Request: Print the lines of the records exactly, beginning with the line that contains "多个世纪以来,考古学家们一直在努力寻找成吉思汗的" and stopping after the line that contains "区,那里被认为是成吉思汗的出生地和精神家园。".
=======
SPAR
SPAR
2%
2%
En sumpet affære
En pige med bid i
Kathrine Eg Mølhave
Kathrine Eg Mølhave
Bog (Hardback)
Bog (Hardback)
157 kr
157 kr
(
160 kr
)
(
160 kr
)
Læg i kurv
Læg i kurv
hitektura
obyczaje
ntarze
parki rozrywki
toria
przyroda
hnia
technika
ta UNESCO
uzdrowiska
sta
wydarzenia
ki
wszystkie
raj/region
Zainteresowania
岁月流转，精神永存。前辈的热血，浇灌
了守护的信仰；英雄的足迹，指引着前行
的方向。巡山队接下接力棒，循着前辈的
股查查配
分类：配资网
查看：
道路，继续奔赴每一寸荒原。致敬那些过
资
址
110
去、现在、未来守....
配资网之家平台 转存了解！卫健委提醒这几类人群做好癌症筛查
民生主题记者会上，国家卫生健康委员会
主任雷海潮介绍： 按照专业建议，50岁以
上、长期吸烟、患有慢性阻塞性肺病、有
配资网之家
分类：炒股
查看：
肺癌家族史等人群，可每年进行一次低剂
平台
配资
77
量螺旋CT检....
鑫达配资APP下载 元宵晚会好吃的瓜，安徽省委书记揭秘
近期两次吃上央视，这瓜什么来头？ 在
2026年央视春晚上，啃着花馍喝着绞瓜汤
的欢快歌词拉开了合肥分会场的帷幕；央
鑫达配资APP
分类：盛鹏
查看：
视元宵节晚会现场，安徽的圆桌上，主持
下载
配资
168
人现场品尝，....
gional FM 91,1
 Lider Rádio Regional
=======
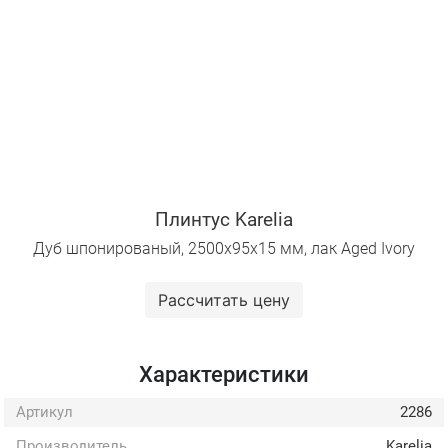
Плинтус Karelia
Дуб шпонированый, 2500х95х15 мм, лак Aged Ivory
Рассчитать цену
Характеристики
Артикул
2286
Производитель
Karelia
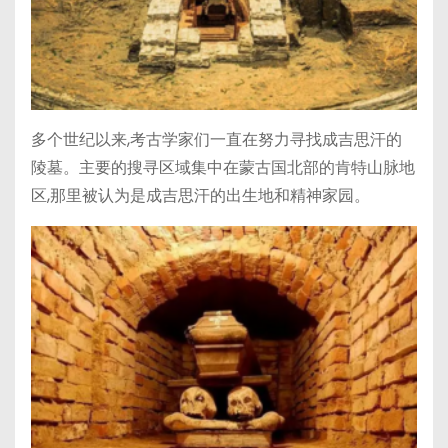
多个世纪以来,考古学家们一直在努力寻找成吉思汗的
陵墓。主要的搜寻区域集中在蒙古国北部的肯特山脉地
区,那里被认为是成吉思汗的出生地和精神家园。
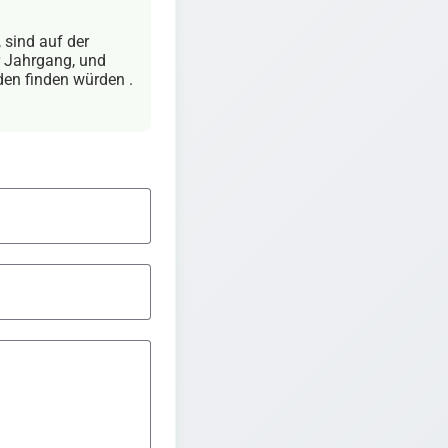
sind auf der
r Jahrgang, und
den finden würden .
=======
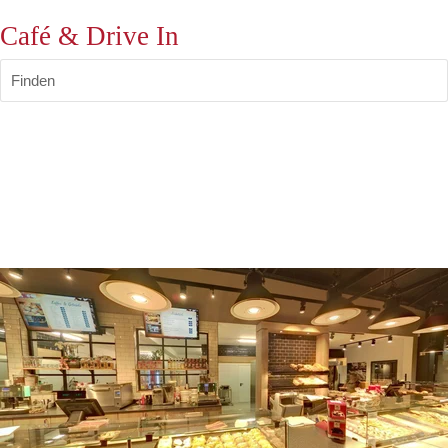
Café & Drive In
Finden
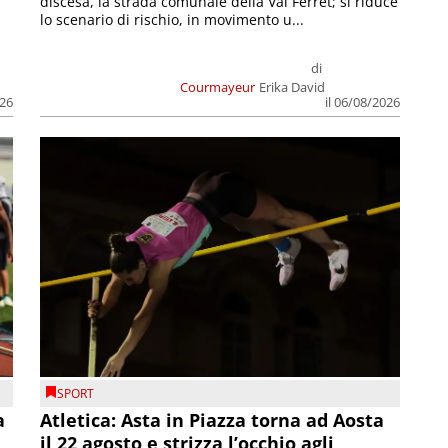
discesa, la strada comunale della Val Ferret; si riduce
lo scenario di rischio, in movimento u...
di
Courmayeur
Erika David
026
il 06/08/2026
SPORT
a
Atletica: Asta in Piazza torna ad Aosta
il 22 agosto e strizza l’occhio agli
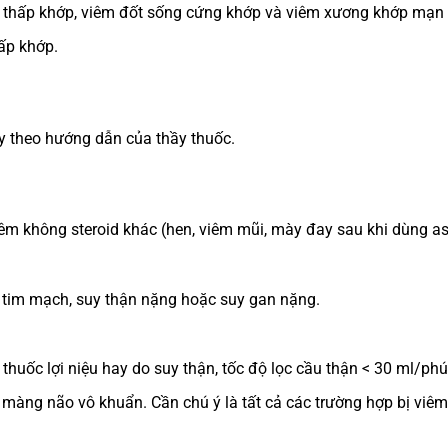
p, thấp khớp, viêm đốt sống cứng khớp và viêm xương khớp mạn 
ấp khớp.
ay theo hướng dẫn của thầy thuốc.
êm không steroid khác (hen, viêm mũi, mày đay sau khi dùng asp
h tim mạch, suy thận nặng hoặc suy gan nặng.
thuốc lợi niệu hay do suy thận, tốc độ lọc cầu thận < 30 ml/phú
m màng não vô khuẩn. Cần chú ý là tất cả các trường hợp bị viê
=======
Answer to this task:
多个世纪以来,考古学家们一直在努力寻找成吉思汗的
陵墓。主要的搜寻区域集中在蒙古国北部的肯特山脉地
区,那里被认为是成吉思汗的出生地和精神家园。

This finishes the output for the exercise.